阅读材料:
鸟哥的linux私房菜学习笔记5

P350

grep -n 列出行数

[root@www ~]# grep [-A] [-B] [--color=auto] '搜寻字串' filename
选项与参数：
-A ：后面可加数字，为 after 的意思，除了列出该行外，后续的 n 行也列出来；
-B ：后面可加数字，为 befer 的意思，除了列出该行外，前面的 n 行也列出来；
--color=auto 可将正确的那个撷取数据列出颜色

范例一：用 dmesg 列出核心信息，再以 grep 找出内含 eth 那行
[root@www ~]# dmesg | grep 'eth'
eth0: RealTek RTL8139 at 0xee846000, 00:90:cc:a6:34:84, IRQ 10
eth0:  Identified 8139 chip type 'RTL-8139C'
eth0: link up, 100Mbps, full-duplex, lpa 0xC5E1
eth0: no IPv6 routers present
# dmesg 可列出核心产生的信息！透过 grep 来撷取网络卡相关资讯 (eth) ，
# 就可发现如上资讯。不过没有行号与特殊颜色显示！看看下个范例吧！

范例二：承上题，要将捉到的关键字显色，且加上行号来表示：
[root@www ~]# dmesg | grep -n --color=auto 'eth'
247:eth0: RealTek RTL8139 at 0xee846000, 00:90:cc:a6:34:84, IRQ 10
248:eth0:  Identified 8139 chip type 'RTL-8139C'
294:eth0: link up, 100Mbps, full-duplex, lpa 0xC5E1
305:eth0: no IPv6 routers present
# 你会发现除了 eth 会有特殊颜色来表示之外，最前面还有行号喔！

任务要求:
1) 在这段 grep 笔记中，-A 选项后面加上数字 n 时会列出哪些行？
2) 请从这段 grep 笔记的最后一句之后接着往下写。

已知数据:
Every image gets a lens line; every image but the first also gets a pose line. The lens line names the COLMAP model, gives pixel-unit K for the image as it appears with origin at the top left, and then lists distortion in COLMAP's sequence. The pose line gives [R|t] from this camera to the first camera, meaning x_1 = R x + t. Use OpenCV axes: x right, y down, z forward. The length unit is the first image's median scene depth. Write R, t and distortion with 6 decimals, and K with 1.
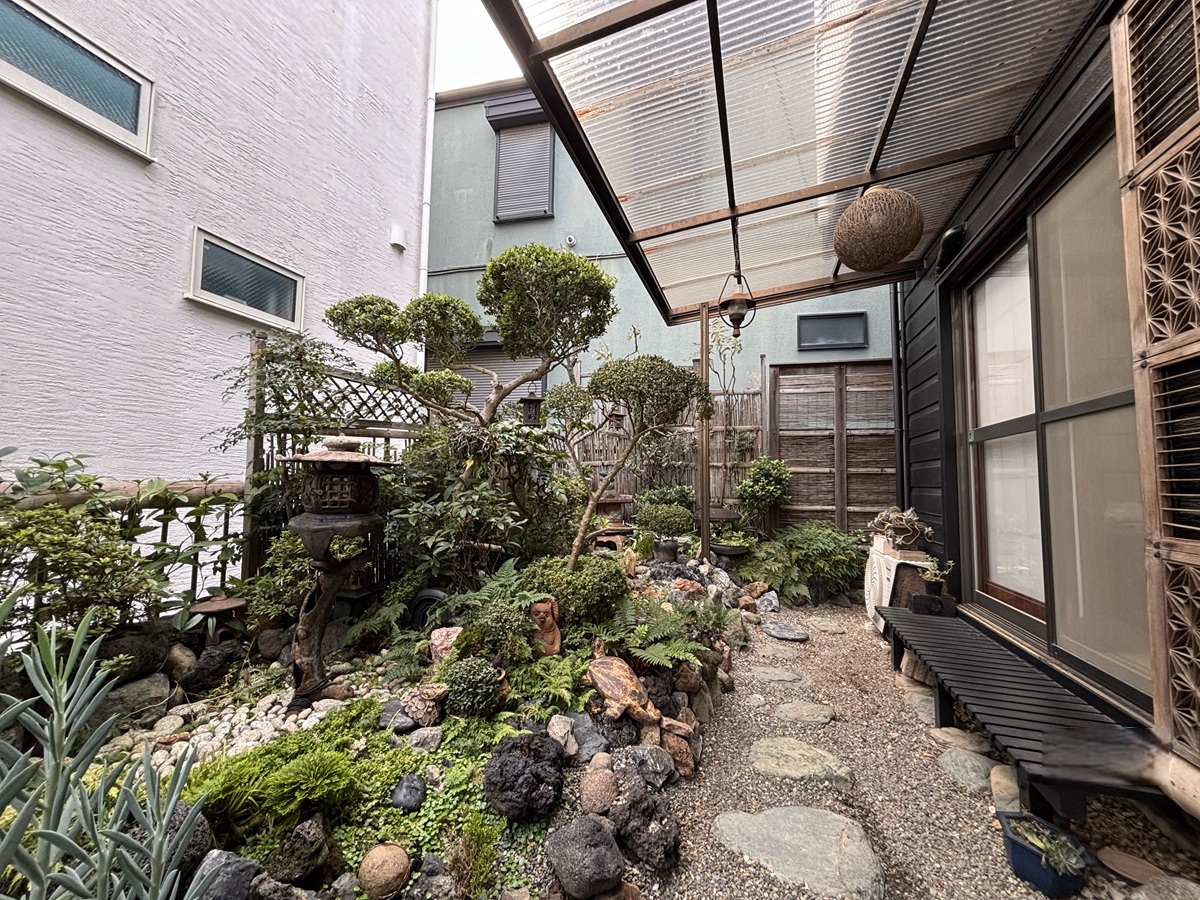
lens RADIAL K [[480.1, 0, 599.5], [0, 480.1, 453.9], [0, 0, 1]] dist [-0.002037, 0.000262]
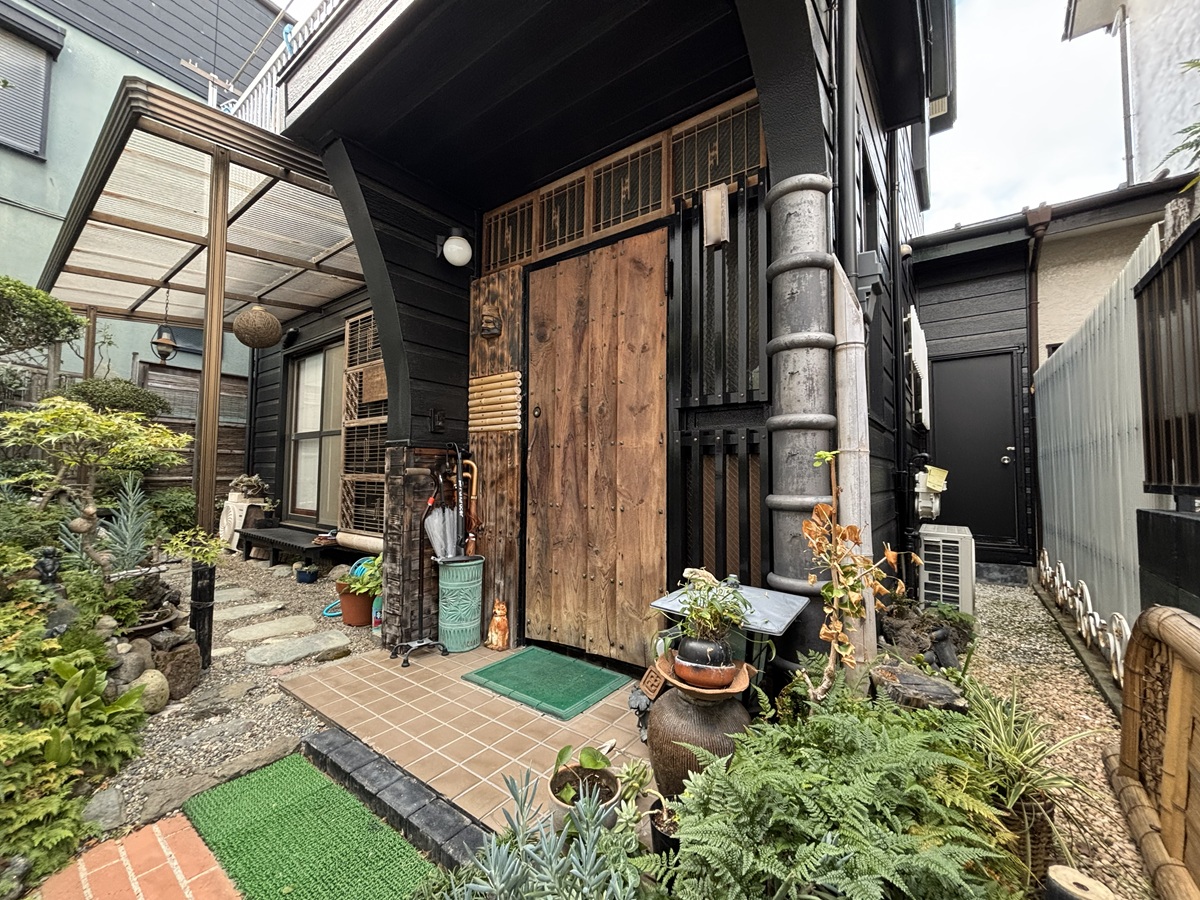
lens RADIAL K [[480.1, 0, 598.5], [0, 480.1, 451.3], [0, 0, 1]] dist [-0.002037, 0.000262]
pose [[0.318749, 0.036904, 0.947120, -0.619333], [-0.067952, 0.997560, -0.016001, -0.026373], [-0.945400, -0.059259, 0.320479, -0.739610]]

各题答案:
1) 除了列出匹配的那一行，还会列出其后的 n 行。

2)
范例三：承上题，在关键字所在行的前两行与后三行也一起捉出来显示
[root@www ~]# dmesg | grep -n -A3 -B2 --color=auto 'eth'
245-PCI: setting IRQ 10 as level-triggered
246-ACPI: PCI Interrupt 0000:00:0e.0[A] -> Link [LNKB] ...
247:eth0: RealTek RTL8139 at 0xee846000, 00:90:cc:a6:34:84, IRQ 10
248:eth0:  Identified 8139 chip type 'RTL-8139C'
249-input: PC Speaker as /class/input/input2
250-ACPI: PCI Interrupt 0000:00:01.4[B] -> Link [LNKB] ...
251-hdb: ATAPI 48X DVD-ROM DVD-R-RAM CD-R/RW drive, 2048kB Cache, UDMA(66)
# 如上所示，你会发现关键字 247 所在的前两行及 248 后三行也都被显示出来！
# 这样可以让你将关键字前后数据捉出来进行分析啦！

grep 在数据中查寻一个字串时，是以 "整行"

为单位来进行数据的撷取的！』也就是说，假如一个文件内有 10

行，其中有两行具有你所搜寻的字串，则将那两行显示在萤幕上，其他的就丢弃了！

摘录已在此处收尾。